The number of keywords people use to find information across the internet continues to change.
Fifty-one percent of searches in 2021, analyzed for a study published by Semrush, contained between one and two keywords, while 43.3% contained between three and five, according to data released Thursday.
The Semrush study -- The State of Search 2022 -- relies on the company’s database of 160 million keywords and rankings for U.S.-based websites.
The report breaks down changes across search-engine results pages, Google rankings, web vitals, and ecommerce to offer an in-depth look at the current search landscape as well as key lessons for marketers who are looking to make the most of their search efforts this year.
Some 60% of unique search terms are based on informational intent, in terms of answers to a specific question.
While queries that contained three to five words made up the group with the most unique keywords, they did not garner the most searches per keyword.
The queries with between one and 2 keywords garnered on average 923 average monthly searches, while queries with three to five words garnered 186 and those with six to nine keywords garnered on average 98 monthly searches. Queries with 10 or more keywords averaged 85 monthly searches.
In the data set, more than 94% of all searches contained between one and five words, demonstrating the quantitative power of what are traditionally known as “short-tail keywords.” However, this must be considered alongside the likelihood of such keywords generating conversions, according to the study. Longer-tail keywords, although less common, tend to be highly targeted and may be more likely to convert, the study finds.
The distribution of volume for keywords with search ads by words varied. Queries with between one and two words took 56.8% of Google ad volume, while queries between three and five keywords took 39.5%, queries with between six and nine keywords took 3.6%, and queries containing 10 or more keywords took 0.2% of Google ad volume.
The distribution of keywords with search ads by the number of words also differs. Queries with between one and two words took 10.7% of Google ad volume; queries between three and five keywords took 71.5%, queries with between six and nine keywords tool 17.4%, and queries containing 10 or more keywords took 0.5% of Google ad volume.
Another section in the study uses data from Semrush Sensor database. The data calculates the average volatility level for each category and compared 2021 to 2020. The section also calculated other stats, such as standard deviation, to show the year in which the data was more stable.
Two basic stats that are important for surveying the level of rank volatility include those that relate to how consistently the SERP undergoes a series of rank volatility, and those related to how extreme the levels of rank volatility are in each case. For example, rank volatility could happen more often but to different degrees on different occasions, according to the study.

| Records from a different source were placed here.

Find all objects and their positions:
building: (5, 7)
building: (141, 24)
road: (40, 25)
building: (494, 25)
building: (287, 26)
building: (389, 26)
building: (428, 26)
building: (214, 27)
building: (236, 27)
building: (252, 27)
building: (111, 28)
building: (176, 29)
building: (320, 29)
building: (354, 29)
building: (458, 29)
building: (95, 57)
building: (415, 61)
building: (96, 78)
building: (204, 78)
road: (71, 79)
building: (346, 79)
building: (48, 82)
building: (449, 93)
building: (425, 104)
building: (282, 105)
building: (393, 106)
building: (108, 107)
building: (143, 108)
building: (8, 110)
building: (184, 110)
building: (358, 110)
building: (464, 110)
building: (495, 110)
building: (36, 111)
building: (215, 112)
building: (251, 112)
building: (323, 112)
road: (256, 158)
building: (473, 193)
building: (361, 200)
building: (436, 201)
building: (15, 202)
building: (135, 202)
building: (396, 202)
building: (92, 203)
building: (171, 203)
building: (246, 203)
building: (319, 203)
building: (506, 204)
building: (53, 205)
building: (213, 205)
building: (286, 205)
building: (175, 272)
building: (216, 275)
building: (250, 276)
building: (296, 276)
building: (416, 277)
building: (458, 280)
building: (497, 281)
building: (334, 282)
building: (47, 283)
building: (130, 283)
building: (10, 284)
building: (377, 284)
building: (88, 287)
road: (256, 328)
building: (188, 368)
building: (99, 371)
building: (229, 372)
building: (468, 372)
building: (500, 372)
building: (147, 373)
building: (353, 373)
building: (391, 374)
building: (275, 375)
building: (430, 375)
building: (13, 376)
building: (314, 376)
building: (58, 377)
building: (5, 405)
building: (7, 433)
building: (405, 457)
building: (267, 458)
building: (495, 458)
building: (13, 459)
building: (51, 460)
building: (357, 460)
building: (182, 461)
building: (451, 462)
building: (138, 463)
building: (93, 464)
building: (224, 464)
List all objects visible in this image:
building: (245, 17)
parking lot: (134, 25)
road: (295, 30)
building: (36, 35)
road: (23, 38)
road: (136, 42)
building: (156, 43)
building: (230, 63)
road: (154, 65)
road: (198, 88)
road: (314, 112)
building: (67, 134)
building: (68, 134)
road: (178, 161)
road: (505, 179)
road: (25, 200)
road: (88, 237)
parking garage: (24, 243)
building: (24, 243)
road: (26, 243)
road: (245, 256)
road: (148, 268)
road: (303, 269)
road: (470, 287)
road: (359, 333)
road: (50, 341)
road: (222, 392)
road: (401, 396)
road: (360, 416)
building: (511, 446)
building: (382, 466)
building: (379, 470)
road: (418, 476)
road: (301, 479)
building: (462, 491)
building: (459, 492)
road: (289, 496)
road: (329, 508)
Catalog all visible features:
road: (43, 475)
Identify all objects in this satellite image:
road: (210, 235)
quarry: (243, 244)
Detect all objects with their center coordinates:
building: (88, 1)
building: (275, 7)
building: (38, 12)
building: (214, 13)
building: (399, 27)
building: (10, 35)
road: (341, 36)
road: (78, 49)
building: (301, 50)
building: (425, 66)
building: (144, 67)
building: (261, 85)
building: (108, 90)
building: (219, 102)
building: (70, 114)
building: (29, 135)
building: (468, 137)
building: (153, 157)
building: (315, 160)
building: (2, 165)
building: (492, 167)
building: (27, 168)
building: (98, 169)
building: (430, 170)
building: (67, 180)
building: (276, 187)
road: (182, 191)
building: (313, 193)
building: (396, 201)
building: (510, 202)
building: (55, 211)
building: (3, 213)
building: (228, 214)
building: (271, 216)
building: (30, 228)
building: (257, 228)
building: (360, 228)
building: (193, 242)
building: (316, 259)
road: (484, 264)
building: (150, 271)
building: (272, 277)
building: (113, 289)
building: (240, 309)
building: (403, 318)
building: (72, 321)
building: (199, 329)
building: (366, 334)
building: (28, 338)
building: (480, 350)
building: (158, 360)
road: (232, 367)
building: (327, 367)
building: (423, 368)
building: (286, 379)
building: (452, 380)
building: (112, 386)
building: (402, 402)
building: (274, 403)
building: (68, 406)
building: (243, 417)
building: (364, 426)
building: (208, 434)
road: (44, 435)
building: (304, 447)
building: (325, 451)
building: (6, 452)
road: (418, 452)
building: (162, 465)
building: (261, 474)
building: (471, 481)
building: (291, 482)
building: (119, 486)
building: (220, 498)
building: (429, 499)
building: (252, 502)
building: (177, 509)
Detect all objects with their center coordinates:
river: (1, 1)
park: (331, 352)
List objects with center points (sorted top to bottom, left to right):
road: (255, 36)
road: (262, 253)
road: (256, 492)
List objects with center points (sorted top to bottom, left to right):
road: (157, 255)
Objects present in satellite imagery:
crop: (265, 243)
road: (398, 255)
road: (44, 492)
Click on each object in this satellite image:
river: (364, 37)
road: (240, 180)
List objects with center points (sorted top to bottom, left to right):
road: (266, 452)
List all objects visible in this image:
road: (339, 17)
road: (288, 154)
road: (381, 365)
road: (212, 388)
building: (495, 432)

To determine the frequency of rank volatility, Semrush broke down the frequency of rank volatility in 2021 vs 2020 looking at the number of days that displayed “high” or “very high” levels across desktop and mobile. On a scale of 1 to 10, high volatility is defined as a volatility level of 5 to 8, while very high volatility is defined as 9 to 10 on the Sensor index.
On desktop in 2021, the data shows a 68% increase in the number of days that presented high levels of rank volatility on desktop versus 2020, and a 67% increase in the number of days that presented either high or very high levels of rank volatility.
On mobile in 2021, the data shows a 84% increase in the number of days that presented high levels of rank volatility on mobile, and a 68% increase in the number of days that presented either high or very high levels of rank volatility.
The data shows rank volatility was a far more common in 2021 than it was in 2020. This was most notable on mobile, where the increase in days of high rank volatility digressed from the overall increase trend -- up about 84%.